Estamos viviendo un año jubilar dedicado a la misericordia, en el que la Iglesia nos invita a vivir a fondo el Evangelio, haciéndolo carne con nuestras obras. «Sed misericordiosos como vuestro Padre es misericordioso» (cf. Lc 6,36).



¿Cómo soportar con paciencia los defectos de los demás?

Lo primero que hay que decir es que ésta, como todas las demás obras de misericordia, nace de un corazón que ha hecho esa experiencia. «Estamos llamados a vivir de misericordia, porque a nosotros en primer lugar se nos ha aplicado misericordia» (cf. Papa Francisco, Misericordiae Vultus, n. 9). Por tanto, hay que empezar por cultivar en nuestro corazón una sincera gratitud a Dios y a las personas que en nuestra vida nos han soportado con paciencia.

Una vez hecho esto, en la práctica hay dos formas de vivir esta obra, una externa y otra interna.
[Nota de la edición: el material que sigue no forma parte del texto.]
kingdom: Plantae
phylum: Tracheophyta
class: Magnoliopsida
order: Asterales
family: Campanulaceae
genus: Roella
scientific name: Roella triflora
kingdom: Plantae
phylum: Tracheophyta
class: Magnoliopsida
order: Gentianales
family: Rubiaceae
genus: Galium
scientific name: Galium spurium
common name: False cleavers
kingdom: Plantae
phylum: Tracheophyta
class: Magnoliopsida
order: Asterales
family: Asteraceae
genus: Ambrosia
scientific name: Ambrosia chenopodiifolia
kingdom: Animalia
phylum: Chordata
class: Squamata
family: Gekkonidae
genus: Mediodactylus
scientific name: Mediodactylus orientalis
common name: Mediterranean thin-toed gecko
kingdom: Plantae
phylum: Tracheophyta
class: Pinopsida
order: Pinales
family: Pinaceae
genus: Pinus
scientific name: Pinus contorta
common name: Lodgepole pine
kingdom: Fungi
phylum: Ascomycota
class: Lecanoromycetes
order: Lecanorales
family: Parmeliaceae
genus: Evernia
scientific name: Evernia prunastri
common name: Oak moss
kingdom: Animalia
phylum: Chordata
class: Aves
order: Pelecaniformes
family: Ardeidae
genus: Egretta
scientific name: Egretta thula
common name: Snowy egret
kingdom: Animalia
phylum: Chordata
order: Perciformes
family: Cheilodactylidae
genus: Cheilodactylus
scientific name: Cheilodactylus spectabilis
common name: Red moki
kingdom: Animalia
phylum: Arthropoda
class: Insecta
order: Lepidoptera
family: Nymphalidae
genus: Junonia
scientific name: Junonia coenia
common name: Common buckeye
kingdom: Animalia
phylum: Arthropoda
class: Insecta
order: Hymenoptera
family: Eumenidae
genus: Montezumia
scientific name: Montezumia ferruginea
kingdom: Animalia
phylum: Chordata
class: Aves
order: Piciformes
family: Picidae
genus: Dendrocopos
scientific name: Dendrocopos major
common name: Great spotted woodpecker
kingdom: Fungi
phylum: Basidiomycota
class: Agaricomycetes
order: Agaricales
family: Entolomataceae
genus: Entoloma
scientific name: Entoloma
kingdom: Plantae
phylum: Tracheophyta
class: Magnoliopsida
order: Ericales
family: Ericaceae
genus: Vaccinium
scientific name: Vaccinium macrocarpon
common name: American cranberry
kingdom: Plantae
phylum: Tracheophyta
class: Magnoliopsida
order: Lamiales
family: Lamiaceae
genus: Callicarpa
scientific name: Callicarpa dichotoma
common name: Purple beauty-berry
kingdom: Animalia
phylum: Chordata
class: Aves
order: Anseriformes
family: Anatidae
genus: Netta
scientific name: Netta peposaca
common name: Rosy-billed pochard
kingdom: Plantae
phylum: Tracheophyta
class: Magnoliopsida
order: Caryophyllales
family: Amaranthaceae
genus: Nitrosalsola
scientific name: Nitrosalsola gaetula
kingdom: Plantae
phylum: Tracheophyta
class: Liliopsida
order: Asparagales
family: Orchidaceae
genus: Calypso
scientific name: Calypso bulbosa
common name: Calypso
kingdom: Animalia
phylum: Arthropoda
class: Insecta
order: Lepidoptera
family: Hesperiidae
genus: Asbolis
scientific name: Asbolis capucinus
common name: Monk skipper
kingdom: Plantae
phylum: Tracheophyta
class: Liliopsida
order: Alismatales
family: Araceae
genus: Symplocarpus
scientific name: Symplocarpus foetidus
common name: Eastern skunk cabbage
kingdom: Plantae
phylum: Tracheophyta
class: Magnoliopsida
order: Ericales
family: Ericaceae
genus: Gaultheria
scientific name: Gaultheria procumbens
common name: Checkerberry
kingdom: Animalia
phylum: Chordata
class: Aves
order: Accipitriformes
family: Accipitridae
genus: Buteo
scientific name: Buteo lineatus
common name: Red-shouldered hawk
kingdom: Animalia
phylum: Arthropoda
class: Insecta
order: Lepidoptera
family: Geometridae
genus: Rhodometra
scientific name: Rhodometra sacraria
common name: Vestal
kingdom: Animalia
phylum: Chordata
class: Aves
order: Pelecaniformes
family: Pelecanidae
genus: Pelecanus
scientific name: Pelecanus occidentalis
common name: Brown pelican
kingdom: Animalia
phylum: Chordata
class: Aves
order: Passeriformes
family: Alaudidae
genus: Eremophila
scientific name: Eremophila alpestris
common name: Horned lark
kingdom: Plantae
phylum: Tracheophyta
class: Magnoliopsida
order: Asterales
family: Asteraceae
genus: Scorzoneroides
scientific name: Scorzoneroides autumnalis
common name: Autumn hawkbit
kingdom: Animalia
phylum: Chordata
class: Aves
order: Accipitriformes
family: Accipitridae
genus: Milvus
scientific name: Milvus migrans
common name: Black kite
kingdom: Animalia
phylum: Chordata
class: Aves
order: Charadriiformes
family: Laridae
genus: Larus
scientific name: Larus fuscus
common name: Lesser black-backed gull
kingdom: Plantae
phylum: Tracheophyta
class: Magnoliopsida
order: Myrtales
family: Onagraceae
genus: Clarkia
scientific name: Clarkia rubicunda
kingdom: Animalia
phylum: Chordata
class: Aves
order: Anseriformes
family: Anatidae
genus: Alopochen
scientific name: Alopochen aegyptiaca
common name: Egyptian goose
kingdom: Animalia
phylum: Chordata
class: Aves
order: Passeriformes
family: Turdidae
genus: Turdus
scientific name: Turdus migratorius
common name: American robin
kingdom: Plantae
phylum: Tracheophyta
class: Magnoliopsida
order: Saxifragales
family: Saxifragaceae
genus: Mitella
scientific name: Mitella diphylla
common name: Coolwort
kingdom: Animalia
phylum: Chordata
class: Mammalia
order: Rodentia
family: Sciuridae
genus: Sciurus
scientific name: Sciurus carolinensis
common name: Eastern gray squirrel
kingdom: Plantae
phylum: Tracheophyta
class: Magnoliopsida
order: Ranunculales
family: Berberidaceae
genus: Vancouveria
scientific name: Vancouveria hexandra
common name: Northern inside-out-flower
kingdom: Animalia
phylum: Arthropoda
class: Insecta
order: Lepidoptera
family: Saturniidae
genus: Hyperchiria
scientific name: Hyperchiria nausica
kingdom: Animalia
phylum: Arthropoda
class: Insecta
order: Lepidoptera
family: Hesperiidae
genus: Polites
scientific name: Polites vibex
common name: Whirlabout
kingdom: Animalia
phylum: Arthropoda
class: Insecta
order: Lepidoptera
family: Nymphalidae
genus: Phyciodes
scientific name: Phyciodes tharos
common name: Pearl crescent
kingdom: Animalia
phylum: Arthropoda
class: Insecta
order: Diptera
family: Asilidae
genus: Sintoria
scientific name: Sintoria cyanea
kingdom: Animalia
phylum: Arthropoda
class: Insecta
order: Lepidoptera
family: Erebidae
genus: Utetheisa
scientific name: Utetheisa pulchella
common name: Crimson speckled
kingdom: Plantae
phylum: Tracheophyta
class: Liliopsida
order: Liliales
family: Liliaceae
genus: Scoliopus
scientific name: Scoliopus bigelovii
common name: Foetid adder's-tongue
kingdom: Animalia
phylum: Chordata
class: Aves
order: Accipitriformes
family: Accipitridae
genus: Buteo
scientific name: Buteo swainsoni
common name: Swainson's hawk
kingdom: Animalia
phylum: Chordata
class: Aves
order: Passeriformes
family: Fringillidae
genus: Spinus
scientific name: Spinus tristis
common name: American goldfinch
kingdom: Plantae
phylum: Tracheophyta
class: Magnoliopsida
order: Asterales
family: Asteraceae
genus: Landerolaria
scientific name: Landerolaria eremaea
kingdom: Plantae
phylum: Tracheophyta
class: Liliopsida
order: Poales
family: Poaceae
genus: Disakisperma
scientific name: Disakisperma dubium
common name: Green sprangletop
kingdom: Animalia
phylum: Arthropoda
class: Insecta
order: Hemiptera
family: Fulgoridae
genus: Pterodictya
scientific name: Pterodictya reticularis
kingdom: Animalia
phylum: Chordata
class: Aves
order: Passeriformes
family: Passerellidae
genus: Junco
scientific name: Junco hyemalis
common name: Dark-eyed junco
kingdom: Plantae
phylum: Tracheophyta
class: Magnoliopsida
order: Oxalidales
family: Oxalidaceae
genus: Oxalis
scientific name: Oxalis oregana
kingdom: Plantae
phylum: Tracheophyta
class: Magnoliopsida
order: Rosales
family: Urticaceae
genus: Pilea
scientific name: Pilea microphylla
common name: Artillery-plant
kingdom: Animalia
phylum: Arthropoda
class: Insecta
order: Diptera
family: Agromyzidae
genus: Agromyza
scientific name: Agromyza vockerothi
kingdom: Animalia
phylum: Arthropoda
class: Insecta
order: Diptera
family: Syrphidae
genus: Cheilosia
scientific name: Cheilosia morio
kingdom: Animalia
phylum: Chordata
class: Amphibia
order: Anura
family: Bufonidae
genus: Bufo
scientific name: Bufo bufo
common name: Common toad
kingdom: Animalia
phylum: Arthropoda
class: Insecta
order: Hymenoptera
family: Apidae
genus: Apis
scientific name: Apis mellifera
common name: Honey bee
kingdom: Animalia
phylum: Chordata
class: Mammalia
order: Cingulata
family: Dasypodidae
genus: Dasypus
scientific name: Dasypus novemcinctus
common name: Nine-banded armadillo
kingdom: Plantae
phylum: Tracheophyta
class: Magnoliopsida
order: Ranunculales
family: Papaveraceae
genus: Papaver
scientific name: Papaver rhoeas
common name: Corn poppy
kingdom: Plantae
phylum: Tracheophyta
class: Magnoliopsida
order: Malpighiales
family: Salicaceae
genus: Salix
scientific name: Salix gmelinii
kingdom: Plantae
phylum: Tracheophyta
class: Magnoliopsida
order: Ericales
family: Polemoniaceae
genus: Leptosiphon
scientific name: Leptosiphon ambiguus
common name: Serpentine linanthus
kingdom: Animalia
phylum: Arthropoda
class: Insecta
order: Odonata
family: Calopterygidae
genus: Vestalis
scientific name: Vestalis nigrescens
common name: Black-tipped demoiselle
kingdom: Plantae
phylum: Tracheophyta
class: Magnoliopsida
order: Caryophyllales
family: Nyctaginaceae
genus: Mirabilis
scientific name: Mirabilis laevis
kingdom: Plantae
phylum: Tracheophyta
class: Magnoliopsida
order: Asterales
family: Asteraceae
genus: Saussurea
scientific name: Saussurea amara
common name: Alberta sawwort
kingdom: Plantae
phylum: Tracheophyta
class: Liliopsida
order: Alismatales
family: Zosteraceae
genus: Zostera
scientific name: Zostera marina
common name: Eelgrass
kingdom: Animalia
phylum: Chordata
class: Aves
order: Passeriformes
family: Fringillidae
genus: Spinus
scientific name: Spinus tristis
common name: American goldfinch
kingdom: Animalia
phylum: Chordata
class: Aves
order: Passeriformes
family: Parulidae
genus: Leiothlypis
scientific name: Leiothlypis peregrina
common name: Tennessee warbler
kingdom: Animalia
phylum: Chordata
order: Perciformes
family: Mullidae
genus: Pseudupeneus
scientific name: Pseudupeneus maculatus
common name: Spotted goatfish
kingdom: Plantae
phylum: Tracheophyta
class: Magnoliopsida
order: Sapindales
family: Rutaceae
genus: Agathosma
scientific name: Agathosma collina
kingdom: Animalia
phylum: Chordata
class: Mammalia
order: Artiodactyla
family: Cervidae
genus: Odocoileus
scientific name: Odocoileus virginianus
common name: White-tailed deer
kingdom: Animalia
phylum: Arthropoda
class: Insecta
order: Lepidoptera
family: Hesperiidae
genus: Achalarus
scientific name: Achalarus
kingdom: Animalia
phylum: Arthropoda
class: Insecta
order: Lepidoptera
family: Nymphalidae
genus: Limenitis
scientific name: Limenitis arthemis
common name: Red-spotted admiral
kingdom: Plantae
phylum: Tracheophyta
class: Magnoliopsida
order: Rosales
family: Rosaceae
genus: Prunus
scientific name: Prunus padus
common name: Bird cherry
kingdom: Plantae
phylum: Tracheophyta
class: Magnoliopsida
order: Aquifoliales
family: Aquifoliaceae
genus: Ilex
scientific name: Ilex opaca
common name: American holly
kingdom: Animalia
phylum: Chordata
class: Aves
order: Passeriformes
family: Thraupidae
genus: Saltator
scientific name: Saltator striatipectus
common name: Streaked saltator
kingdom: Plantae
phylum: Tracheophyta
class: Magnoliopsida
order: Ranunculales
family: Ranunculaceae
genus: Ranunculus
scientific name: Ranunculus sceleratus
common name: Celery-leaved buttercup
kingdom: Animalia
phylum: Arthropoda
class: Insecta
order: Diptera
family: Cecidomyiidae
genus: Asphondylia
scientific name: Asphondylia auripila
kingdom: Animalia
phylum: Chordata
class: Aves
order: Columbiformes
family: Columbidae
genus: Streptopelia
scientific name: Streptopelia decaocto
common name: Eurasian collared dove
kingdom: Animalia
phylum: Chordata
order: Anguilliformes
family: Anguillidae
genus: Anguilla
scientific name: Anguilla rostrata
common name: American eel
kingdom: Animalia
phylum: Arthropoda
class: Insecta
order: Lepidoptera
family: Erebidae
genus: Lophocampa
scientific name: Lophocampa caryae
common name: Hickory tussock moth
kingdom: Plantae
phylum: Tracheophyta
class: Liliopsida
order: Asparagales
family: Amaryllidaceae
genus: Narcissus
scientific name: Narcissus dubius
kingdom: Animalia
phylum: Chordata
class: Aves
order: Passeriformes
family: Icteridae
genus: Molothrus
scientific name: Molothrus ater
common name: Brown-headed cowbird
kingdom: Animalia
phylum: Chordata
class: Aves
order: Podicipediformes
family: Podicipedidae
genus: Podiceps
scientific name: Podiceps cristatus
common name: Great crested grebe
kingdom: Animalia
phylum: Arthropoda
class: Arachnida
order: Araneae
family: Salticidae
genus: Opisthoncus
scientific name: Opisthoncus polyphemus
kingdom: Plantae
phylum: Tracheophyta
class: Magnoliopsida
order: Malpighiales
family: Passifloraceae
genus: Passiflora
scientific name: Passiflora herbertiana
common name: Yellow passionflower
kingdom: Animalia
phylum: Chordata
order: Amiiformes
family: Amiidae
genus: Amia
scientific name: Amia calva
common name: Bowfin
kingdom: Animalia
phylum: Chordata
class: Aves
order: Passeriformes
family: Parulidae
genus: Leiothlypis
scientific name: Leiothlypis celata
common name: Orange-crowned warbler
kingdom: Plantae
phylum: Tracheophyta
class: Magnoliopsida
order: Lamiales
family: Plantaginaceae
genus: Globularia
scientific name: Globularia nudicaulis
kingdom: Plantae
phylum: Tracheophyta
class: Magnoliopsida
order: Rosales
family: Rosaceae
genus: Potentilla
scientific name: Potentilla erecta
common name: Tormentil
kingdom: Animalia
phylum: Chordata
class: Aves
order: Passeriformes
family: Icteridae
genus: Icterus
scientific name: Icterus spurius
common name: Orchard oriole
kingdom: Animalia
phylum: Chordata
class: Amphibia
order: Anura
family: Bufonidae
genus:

La externa consistirá en cosas como sonreír cuando alguno nos importuna, responder de buena forma cuando quisiéramos mostrar enojo, ser pacientes con los molestos… Esto será ya un gran paso, pero para vivir a fondo esta obra, deberemos dar el paso a una vivencia más perfecta, es decir, interna.

Se trata de formar un corazón compasivo y misericordioso, que sabe no sólo soportar, sino hacerlo con verdadera paciencia. Un corazón que no se indigna ante los defectos de los demás, sino que sabe soportar desde dentro y aguantar, porque es consciente de que todos somos débiles y de que nadie es perfecto. Un corazón así hace vida lo que San Pablo escribía en el himno a la caridad: «El amor es paciente, es bondadoso» (cf. 1 Co 13, 4).

Aprovechemos este tiempo en que Dios nos ofrece una gracia especial para vivir la misericordia. Confiemos en que su promesa se cumplirá: «Bienaventurados los misericordiosos, porque alcanzarán misericordia» (cf. Mt 5,7).